Records for this task:
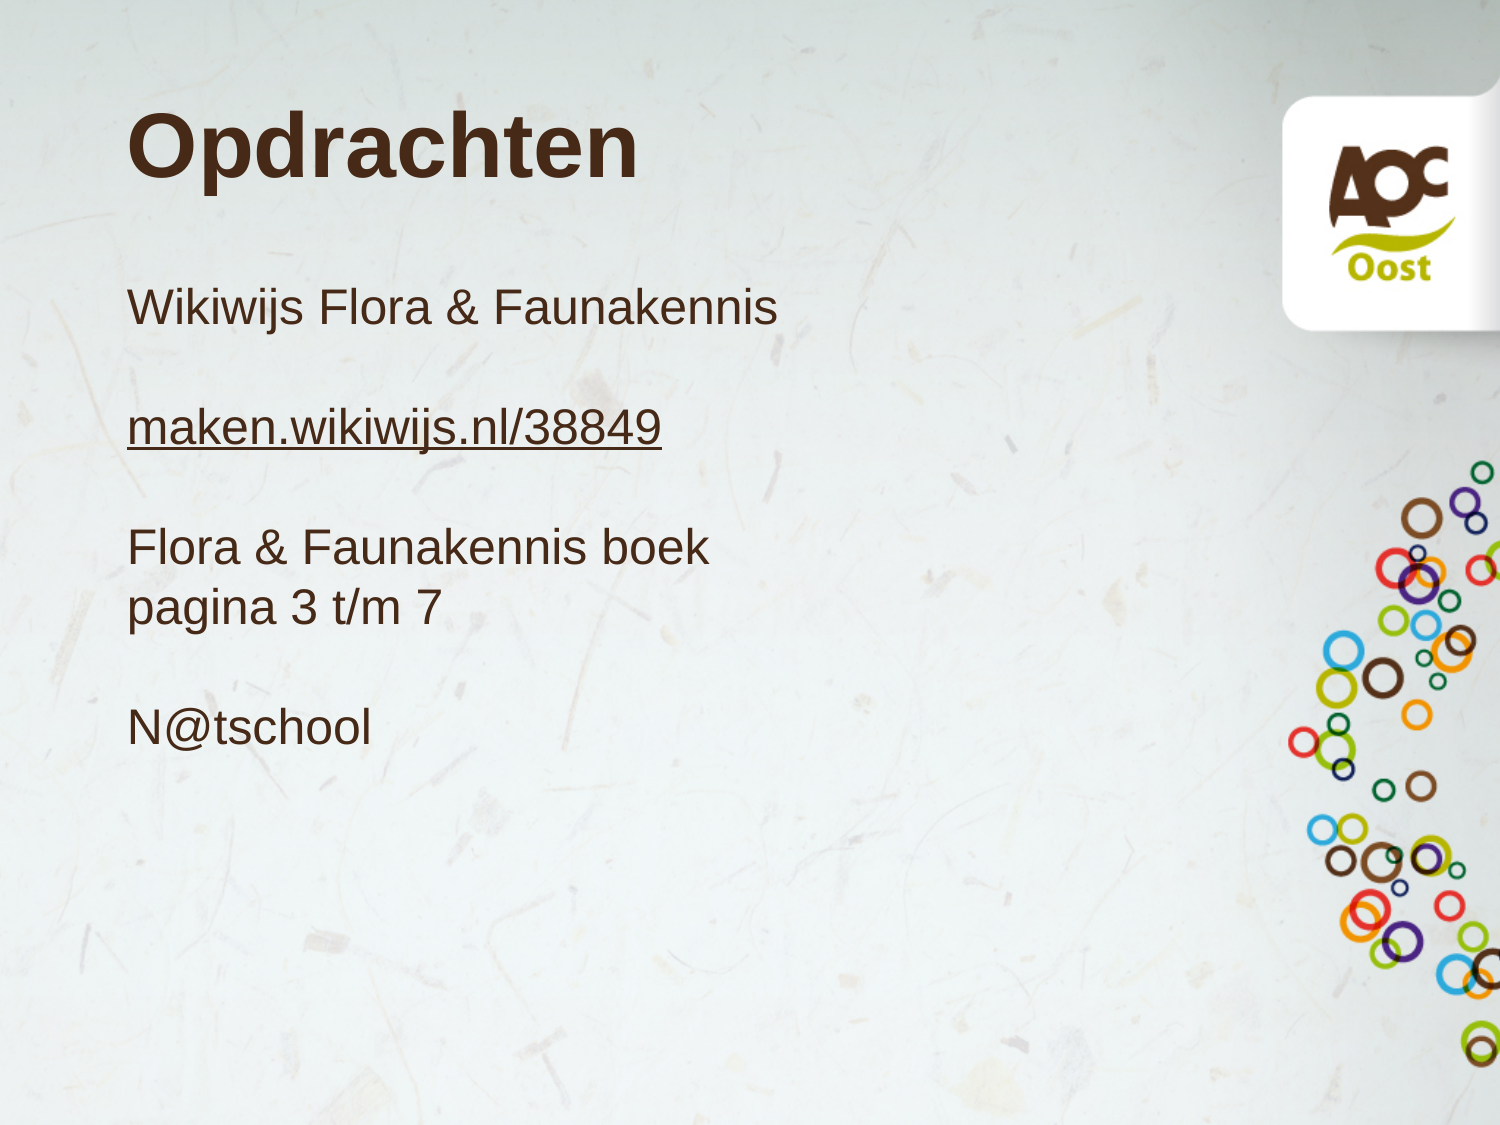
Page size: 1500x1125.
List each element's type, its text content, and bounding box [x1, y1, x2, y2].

picture [0, 0, 1500, 1125]
title Opdrachten [112, 78, 1199, 256]
subtitle Wikiwijs Flora & Faunakennis maken.wikiwijs.nl/38849 Flora & Faunakennis boek pagina 3 t/m 7 N@tschool [112, 267, 1199, 1012]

Brief: When you reproduce the entries above, keep every word exactly and leave out each picture.

Solution for this exercise:
Page size: 1500x1125.
List each element's type, its text content, and bounding box [x1, y1, x2, y2].

picture [0, 0, 1500, 1125]
title Opdrachten [112, 78, 1199, 256]
subtitle Wikiwijs Flora & Faunakennis maken.wikiwijs.nl/38849 Flora & Faunakennis boek pagina 3 t/m 7 N@tschool [112, 267, 1199, 1012]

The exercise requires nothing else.